Alix Millet - stock.adobe.com - illustrative purposes only

It’s no secret that humans are causing environmental changes that put all living species on Earth at risk. Some of these changes include habitat destruction, shifts in vegetation patterns, and frozen pollution in Antarctic ice.

Now, a study has shown that human-driven environmental changes also increase the likelihood of infectious disease outbreaks to occur.

The loss of biodiversity on the planet is the biggest contributing factor to the spread and severity of disease.

According to Jason Rohr, a co-author of the study and a biologist at the University of Notre Dame, altering the environment in the drastic ways humans are currently doing can increase the risk of future pandemics.

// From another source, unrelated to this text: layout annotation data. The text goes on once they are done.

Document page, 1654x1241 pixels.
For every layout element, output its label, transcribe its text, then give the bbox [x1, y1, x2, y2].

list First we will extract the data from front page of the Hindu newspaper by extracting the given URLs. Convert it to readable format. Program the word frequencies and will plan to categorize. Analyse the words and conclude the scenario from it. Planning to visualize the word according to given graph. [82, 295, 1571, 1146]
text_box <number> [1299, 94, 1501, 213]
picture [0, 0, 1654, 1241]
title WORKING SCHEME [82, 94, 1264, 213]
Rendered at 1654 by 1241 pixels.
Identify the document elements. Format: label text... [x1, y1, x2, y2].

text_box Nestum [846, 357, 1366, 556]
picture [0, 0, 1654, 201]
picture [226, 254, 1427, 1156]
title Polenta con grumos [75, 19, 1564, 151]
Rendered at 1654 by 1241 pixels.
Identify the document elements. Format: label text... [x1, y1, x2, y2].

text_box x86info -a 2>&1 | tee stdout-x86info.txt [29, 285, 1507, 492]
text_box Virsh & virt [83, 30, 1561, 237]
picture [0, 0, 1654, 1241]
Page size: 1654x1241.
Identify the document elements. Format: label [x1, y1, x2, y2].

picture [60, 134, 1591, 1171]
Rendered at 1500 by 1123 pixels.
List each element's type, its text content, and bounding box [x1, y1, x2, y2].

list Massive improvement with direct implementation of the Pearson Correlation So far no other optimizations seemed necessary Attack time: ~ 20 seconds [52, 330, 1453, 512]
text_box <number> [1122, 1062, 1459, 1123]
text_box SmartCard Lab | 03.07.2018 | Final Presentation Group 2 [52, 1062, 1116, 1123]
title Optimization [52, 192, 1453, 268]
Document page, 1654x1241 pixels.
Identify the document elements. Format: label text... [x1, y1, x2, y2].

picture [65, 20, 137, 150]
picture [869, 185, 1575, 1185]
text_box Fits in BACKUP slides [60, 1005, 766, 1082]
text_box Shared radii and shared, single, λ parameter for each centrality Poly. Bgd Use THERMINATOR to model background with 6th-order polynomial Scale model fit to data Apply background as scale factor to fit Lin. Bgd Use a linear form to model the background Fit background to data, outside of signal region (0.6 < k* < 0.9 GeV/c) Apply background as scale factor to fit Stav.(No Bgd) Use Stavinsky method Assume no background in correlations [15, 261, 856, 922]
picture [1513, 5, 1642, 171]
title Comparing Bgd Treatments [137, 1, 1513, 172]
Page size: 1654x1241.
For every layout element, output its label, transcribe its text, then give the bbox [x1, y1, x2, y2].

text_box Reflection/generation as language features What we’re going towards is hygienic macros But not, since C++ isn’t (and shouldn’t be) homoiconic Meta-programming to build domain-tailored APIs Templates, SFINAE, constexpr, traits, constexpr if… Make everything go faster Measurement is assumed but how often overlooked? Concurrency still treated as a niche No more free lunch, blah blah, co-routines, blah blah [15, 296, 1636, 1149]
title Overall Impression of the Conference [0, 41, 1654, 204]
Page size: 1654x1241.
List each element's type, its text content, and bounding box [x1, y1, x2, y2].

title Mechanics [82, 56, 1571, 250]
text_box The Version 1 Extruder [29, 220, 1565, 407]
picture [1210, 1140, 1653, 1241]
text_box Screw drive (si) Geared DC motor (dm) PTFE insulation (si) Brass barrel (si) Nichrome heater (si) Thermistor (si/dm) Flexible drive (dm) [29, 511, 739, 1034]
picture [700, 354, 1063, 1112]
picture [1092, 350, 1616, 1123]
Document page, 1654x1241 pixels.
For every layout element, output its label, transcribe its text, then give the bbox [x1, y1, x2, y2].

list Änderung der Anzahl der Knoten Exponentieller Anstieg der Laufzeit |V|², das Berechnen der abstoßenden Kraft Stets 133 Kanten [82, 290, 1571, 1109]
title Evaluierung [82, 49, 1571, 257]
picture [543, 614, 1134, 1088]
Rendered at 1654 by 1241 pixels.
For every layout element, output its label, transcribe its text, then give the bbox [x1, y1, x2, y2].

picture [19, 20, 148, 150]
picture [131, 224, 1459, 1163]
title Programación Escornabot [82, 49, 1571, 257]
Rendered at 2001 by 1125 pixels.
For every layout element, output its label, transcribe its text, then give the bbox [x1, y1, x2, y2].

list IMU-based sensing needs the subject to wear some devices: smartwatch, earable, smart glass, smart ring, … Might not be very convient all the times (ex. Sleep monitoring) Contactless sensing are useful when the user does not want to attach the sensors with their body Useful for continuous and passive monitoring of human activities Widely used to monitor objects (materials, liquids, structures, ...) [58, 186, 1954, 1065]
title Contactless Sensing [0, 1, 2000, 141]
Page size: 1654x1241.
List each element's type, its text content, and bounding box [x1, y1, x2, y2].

The researchers analyzed the impact of factors such as climate change, biodiversity change, habitat change/loss, chemical pollution, and the introduction of invasive species. They also considered how the risk of disease would affect plants and animals, not just humans.

They found that chemical pollution, climate change, the introduction of invasive species, and biodiversity loss all heightened the probability of spreading disease. Biodiversity loss had the most significant impact.

In regions of the world where human activity has caused biodiversity to decline, disease and mortality were found to be nine times greater than in places that have retained their natural biodiversity.

The scientists believe that this is due to the “dilution effect,” which is an idea implying that the loss of rarer creatures leads to higher infection prevalence in more common species.

For instance, white-footed mice have become one of the main species in their habitat as rarer animals have disappeared. They are also the principal carriers of Lyme disease and may be part of the reason that rates of Lyme disease in the United States have risen.